__引用原文__
Clickhouse定时归档脚本

Clickhouse定时归档脚本


clickhouse官方文档: https://clickhouse.com/docs


1. Clickhouse功能脚本

#!/bin/bash


PARTITION_SUPPORT_OPERATE=("DETACH" "DROP" "DROP DETACHED" "ATTACH" "FREEZE" "UNFREEZE")
ck_part_ctl() {  
    operate=$(echo "$1" | tr '[:lower:]' '[:upper:]')
    database=$2 
    table=$3  
    partition=$4  

    # 检查参数是否为空  
    if [ -z "$operate" ] || [ -z "$database" ] || [ -z "$table" ] || [ -z "$partition" ]; then  
        echo "Error: One or more of the required parameters (operate,database, table, partition) are empty."  
        return 400  
    fi 

    # 检查操作类型是否正确
    operate_valid=0
    for item in "${PARTITION_SUPPORT_OPERATE[@]}"; do  
    if [ "$item" == "$operate" ]; then  
        operate_valid=1
        break  
    fi  
    done 
    if [ "$operate_valid" == "0" ]; then
        echo "Error: operate is not valid, suppprt operate are : ${PARTITION_SUPPORT_OPERATE[@]}."

__提取数据__

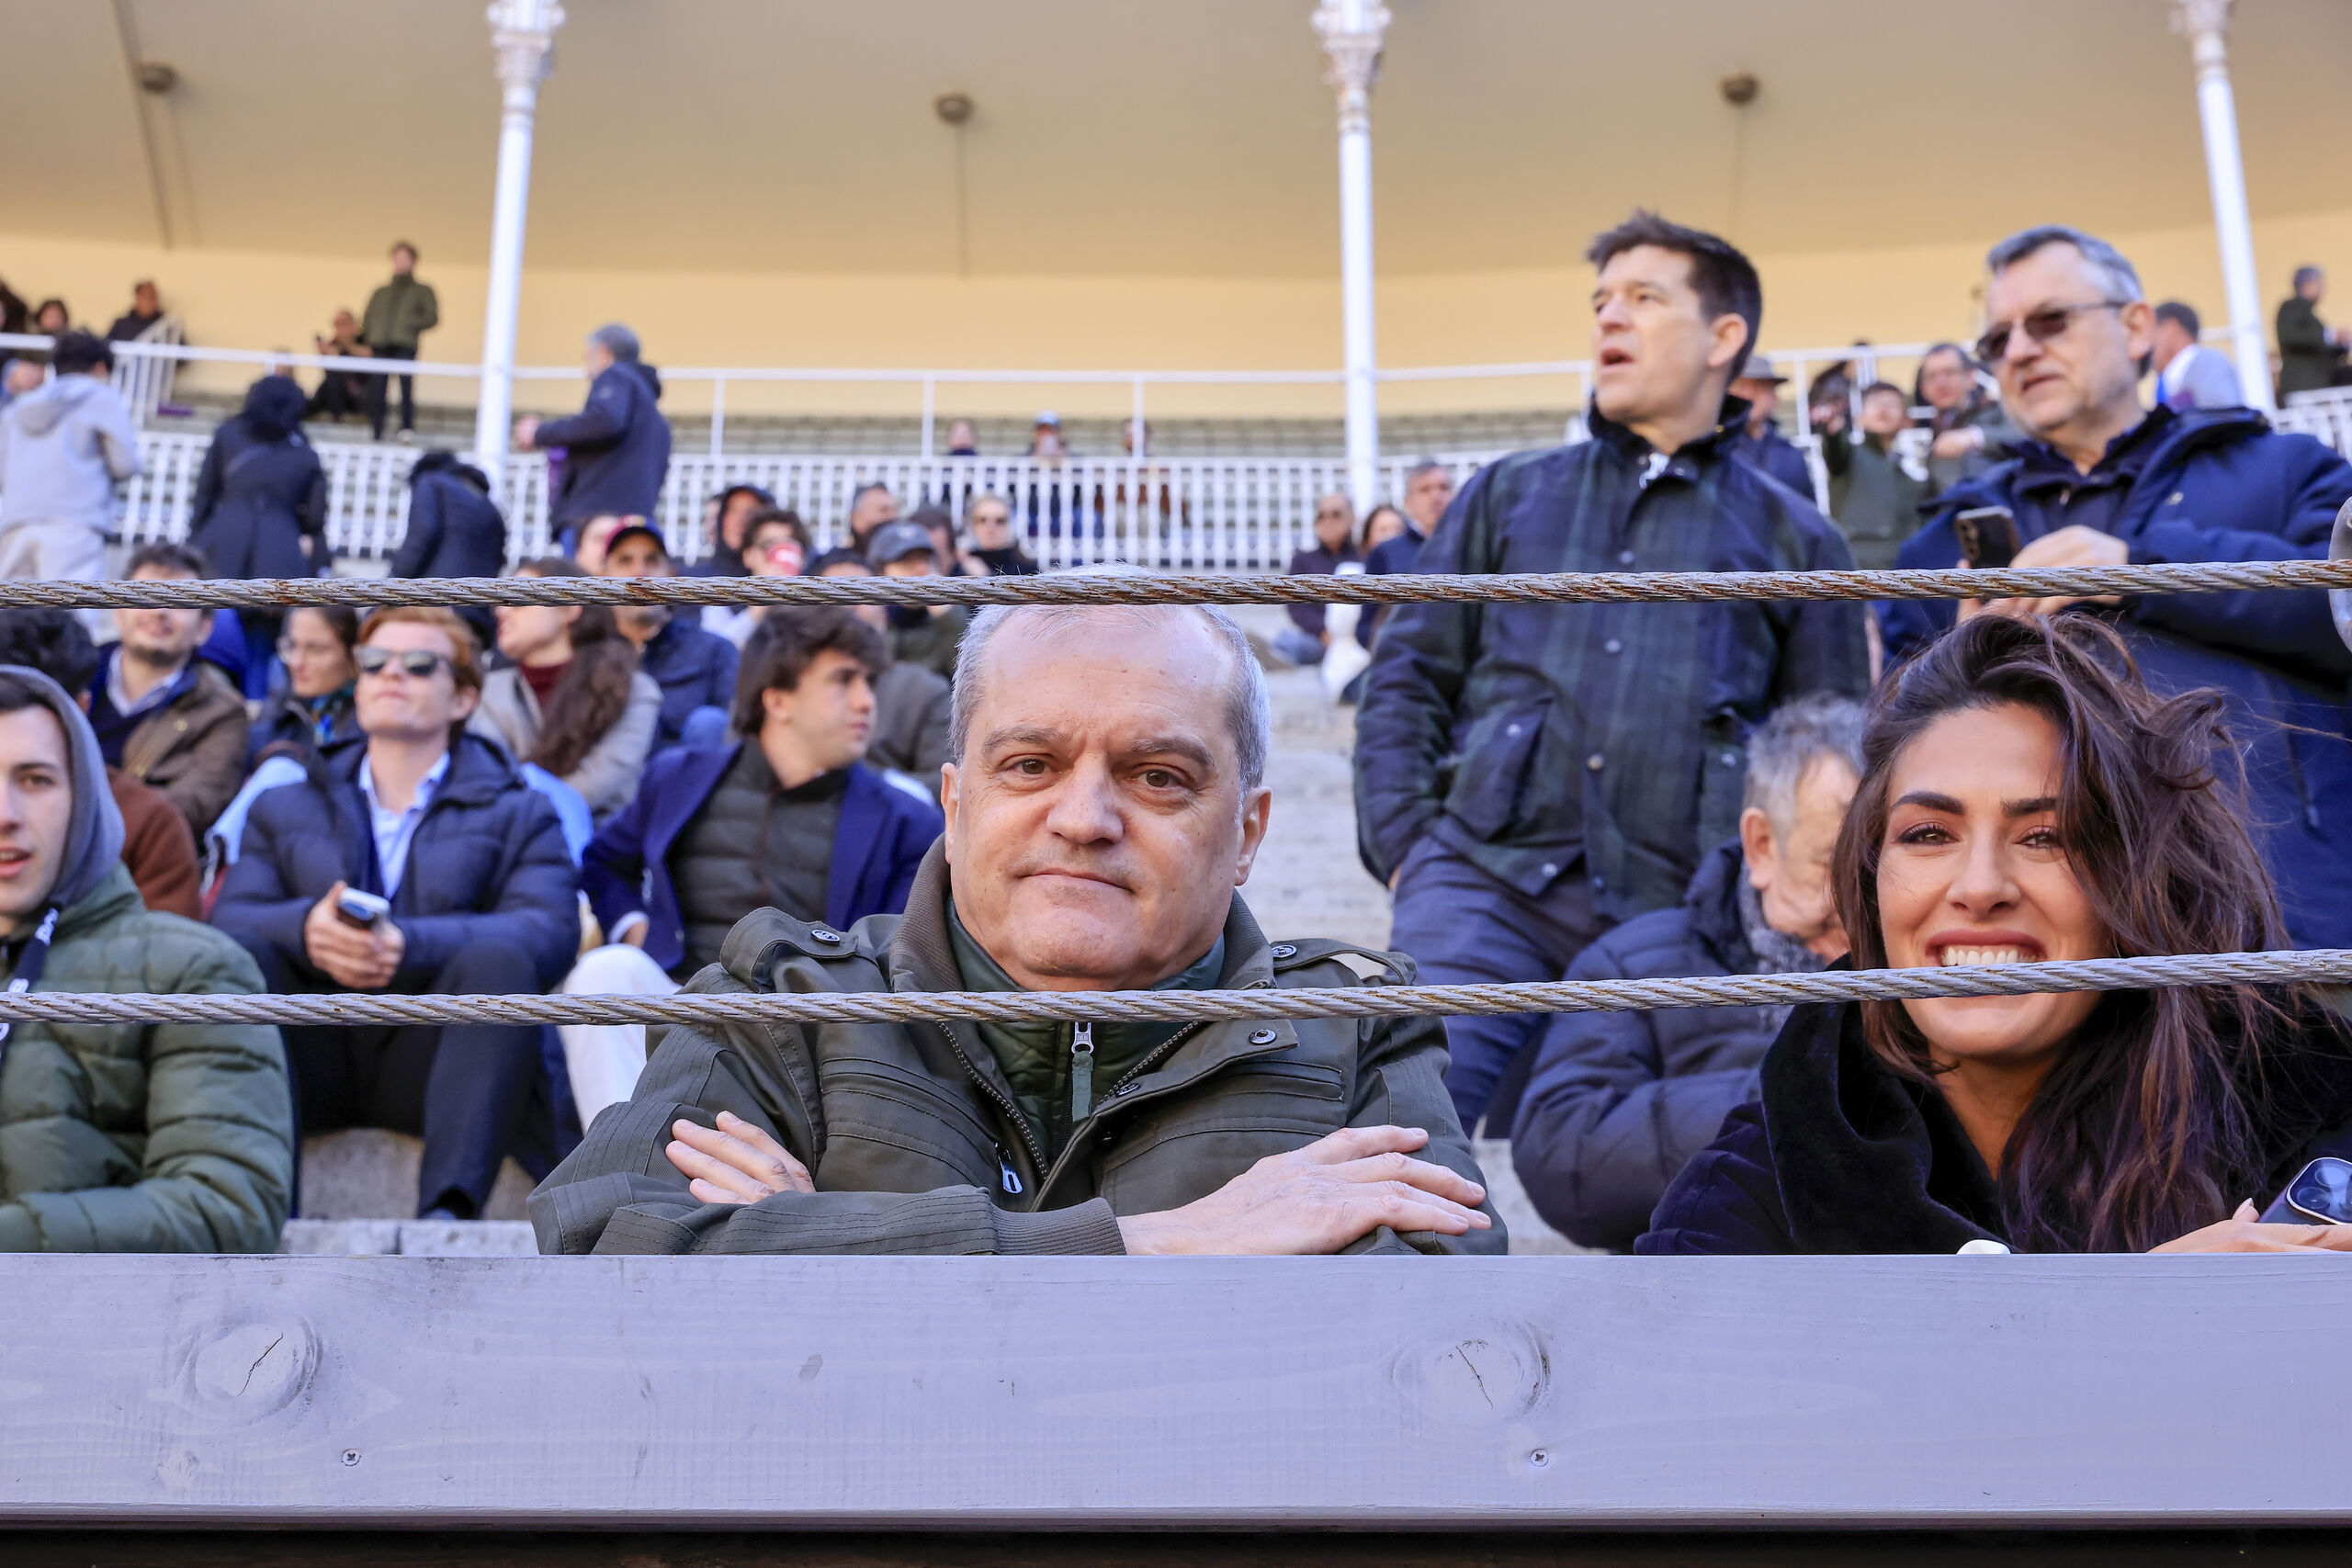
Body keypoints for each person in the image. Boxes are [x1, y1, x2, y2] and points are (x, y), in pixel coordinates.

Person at [530, 600, 1500, 1258]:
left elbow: (1437, 1335)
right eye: (1031, 765)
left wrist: (826, 1241)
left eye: (1158, 776)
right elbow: (608, 1249)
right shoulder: (782, 1005)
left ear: (1246, 832)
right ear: (955, 806)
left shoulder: (1356, 1027)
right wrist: (1164, 1242)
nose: (1084, 818)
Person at [1355, 210, 1869, 1132]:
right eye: (1600, 301)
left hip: (1684, 920)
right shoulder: (1508, 492)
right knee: (1394, 1147)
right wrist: (1405, 850)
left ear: (1723, 337)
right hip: (1481, 884)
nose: (1609, 318)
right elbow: (1408, 676)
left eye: (1643, 297)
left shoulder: (1800, 539)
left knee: (1680, 1179)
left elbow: (1826, 749)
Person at [1642, 615, 2352, 1256]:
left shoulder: (2312, 1112)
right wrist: (2145, 1320)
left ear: (2135, 877)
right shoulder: (1753, 1189)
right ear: (1871, 877)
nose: (1980, 886)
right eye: (1928, 834)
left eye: (2046, 836)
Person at [1883, 224, 2352, 950]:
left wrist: (2144, 567)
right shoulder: (1941, 546)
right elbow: (1891, 751)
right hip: (2058, 953)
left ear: (2136, 327)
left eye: (2049, 320)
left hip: (2287, 927)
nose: (2019, 350)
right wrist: (1961, 663)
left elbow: (2340, 610)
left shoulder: (2286, 469)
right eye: (1997, 339)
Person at [211, 608, 579, 1221]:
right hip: (309, 1049)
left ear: (463, 698)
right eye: (375, 661)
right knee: (241, 958)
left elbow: (548, 931)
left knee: (500, 961)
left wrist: (408, 943)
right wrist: (306, 929)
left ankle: (446, 1219)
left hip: (441, 1061)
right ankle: (260, 1215)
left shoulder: (522, 809)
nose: (392, 675)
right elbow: (229, 920)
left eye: (419, 664)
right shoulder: (282, 801)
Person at [558, 608, 944, 1124]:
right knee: (604, 972)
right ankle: (619, 1155)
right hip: (678, 992)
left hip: (807, 1030)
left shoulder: (907, 820)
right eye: (843, 681)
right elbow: (605, 861)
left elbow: (899, 951)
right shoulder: (678, 777)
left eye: (868, 683)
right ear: (778, 699)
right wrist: (633, 926)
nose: (866, 701)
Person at [1511, 695, 1864, 1251]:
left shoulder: (1921, 955)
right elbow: (1561, 1156)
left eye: (1876, 862)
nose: (1858, 896)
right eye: (1832, 864)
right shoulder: (1632, 966)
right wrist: (1795, 1092)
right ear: (1762, 845)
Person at [0, 664, 292, 1250]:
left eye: (35, 780)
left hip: (92, 1310)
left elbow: (228, 1209)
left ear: (86, 798)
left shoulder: (191, 970)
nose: (5, 813)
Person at [0, 608, 204, 921]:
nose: (6, 815)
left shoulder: (148, 823)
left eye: (35, 780)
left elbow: (167, 942)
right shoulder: (152, 819)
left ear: (80, 709)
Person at [471, 558, 662, 822]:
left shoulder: (635, 689)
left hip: (602, 839)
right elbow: (491, 778)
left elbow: (604, 777)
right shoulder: (487, 692)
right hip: (510, 834)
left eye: (517, 598)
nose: (501, 611)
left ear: (569, 608)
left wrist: (535, 817)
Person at [84, 544, 250, 843]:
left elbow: (195, 805)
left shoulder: (222, 712)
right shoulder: (70, 676)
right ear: (119, 611)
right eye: (145, 596)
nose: (159, 611)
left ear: (204, 628)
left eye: (178, 602)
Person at [187, 374, 328, 696]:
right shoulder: (304, 450)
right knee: (260, 652)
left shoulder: (227, 435)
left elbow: (205, 495)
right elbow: (315, 517)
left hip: (221, 547)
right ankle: (255, 715)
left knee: (211, 645)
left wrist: (195, 544)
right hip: (279, 556)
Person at [0, 331, 139, 590]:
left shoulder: (18, 407)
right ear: (100, 367)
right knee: (72, 607)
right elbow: (125, 464)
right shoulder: (102, 398)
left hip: (15, 522)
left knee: (11, 609)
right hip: (75, 523)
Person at [809, 547, 952, 795]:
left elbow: (949, 783)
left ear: (884, 614)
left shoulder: (923, 691)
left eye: (862, 593)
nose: (850, 605)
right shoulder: (786, 686)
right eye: (836, 594)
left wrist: (869, 787)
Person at [515, 325, 673, 536]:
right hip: (635, 519)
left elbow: (604, 421)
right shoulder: (650, 410)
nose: (586, 366)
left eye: (587, 356)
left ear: (603, 351)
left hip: (596, 522)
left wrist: (540, 433)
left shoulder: (615, 375)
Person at [597, 524, 739, 750]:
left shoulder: (714, 651)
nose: (640, 572)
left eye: (651, 560)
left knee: (710, 722)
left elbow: (735, 735)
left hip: (691, 770)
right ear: (602, 578)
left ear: (671, 575)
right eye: (625, 561)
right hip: (608, 770)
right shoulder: (585, 656)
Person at [388, 450, 508, 651]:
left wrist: (391, 584)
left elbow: (422, 533)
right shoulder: (490, 505)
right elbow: (499, 559)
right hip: (477, 612)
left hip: (435, 605)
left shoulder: (430, 481)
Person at [1819, 381, 1925, 570]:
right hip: (1856, 567)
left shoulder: (1911, 468)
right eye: (1875, 402)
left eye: (1892, 404)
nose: (1883, 409)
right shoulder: (1849, 456)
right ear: (1859, 418)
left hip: (1902, 570)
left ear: (1907, 420)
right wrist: (1833, 429)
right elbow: (1834, 449)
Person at [252, 605, 363, 763]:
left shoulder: (371, 724)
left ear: (352, 655)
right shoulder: (278, 713)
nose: (296, 662)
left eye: (316, 649)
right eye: (292, 646)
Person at [1914, 342, 2021, 502]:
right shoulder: (1936, 434)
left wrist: (1975, 437)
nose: (1940, 382)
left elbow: (2031, 439)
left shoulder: (2001, 410)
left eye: (1949, 372)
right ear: (1924, 389)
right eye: (1931, 376)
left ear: (1971, 377)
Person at [867, 520, 968, 683]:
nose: (922, 569)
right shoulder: (868, 620)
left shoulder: (948, 617)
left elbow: (968, 679)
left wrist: (949, 618)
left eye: (925, 560)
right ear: (880, 572)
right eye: (906, 562)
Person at [358, 241, 437, 442]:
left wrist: (409, 324)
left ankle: (406, 428)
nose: (401, 262)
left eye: (405, 258)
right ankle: (376, 429)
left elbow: (431, 317)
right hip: (380, 345)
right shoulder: (381, 292)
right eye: (397, 258)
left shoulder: (422, 290)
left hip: (405, 345)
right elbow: (368, 318)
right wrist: (370, 338)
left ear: (413, 261)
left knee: (406, 388)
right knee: (377, 389)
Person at [1274, 491, 1362, 667]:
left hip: (1354, 636)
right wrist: (1323, 631)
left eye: (1336, 515)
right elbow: (1296, 606)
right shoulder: (1303, 560)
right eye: (1322, 516)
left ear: (1352, 518)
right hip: (1317, 638)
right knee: (1292, 642)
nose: (1327, 521)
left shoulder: (1363, 558)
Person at [706, 507, 810, 648]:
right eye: (768, 545)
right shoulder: (722, 602)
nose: (778, 555)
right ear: (748, 555)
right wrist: (761, 603)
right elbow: (717, 652)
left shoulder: (816, 607)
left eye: (787, 546)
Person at [1725, 354, 1815, 497]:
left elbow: (1806, 506)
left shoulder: (1790, 455)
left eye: (1758, 387)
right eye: (1741, 386)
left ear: (1774, 399)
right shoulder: (1715, 449)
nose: (1748, 395)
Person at [2150, 300, 2245, 412]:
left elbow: (2226, 415)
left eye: (2151, 331)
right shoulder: (2165, 381)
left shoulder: (2209, 363)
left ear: (2172, 327)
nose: (2146, 343)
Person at [2275, 265, 2346, 399]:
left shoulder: (2306, 311)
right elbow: (2292, 337)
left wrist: (2342, 345)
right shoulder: (2291, 307)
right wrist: (2330, 336)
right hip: (2303, 388)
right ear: (2308, 284)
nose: (2323, 288)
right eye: (2319, 283)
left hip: (2316, 386)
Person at [686, 483, 778, 579]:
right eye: (733, 510)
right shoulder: (691, 580)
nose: (740, 520)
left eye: (751, 512)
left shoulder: (783, 578)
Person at [302, 308, 375, 425]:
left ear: (354, 325)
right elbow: (328, 374)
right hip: (336, 395)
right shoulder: (333, 344)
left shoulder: (364, 339)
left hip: (359, 395)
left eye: (344, 324)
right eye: (337, 324)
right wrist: (327, 355)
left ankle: (336, 417)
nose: (340, 328)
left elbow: (367, 354)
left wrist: (345, 345)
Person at [964, 492, 1038, 576]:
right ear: (972, 525)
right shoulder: (960, 565)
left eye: (999, 521)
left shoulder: (1027, 570)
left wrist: (985, 575)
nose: (990, 528)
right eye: (982, 520)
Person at [844, 481, 901, 554]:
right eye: (883, 510)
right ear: (856, 519)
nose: (893, 517)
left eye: (895, 510)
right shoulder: (839, 559)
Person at [105, 280, 165, 344]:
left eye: (153, 296)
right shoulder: (121, 325)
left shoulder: (165, 325)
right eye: (146, 296)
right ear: (137, 298)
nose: (150, 301)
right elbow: (107, 345)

__任务说明__
把上面那段 ClickHouse 定时归档脚本接着往下写，从最后一行后面开始。

__答案__
        return 400    
    fi  

     
  
    # 执行ClickHouse命令  
    clickhouse-client --query="ALTER TABLE ${database}.${table} ${operate} PARTITION '${partition}'"  
  
    # 检查ClickHouse命令的返回值  
    if [ $? -ne 0 ]; then  
        echo "Error: Failed to ${operate} partition '${partition}' to table '${database}.${table}'."  
        return 1  
    fi  
  
    echo "Partition '${partition}' ${operate} successfully to table '${database}.${table}'."  
}  
  

ck_backup() {  
    database=$1 
    table=$2  
    partition=$3  
    partition_file_prefix=$(echo "$partition" | tr -d '-')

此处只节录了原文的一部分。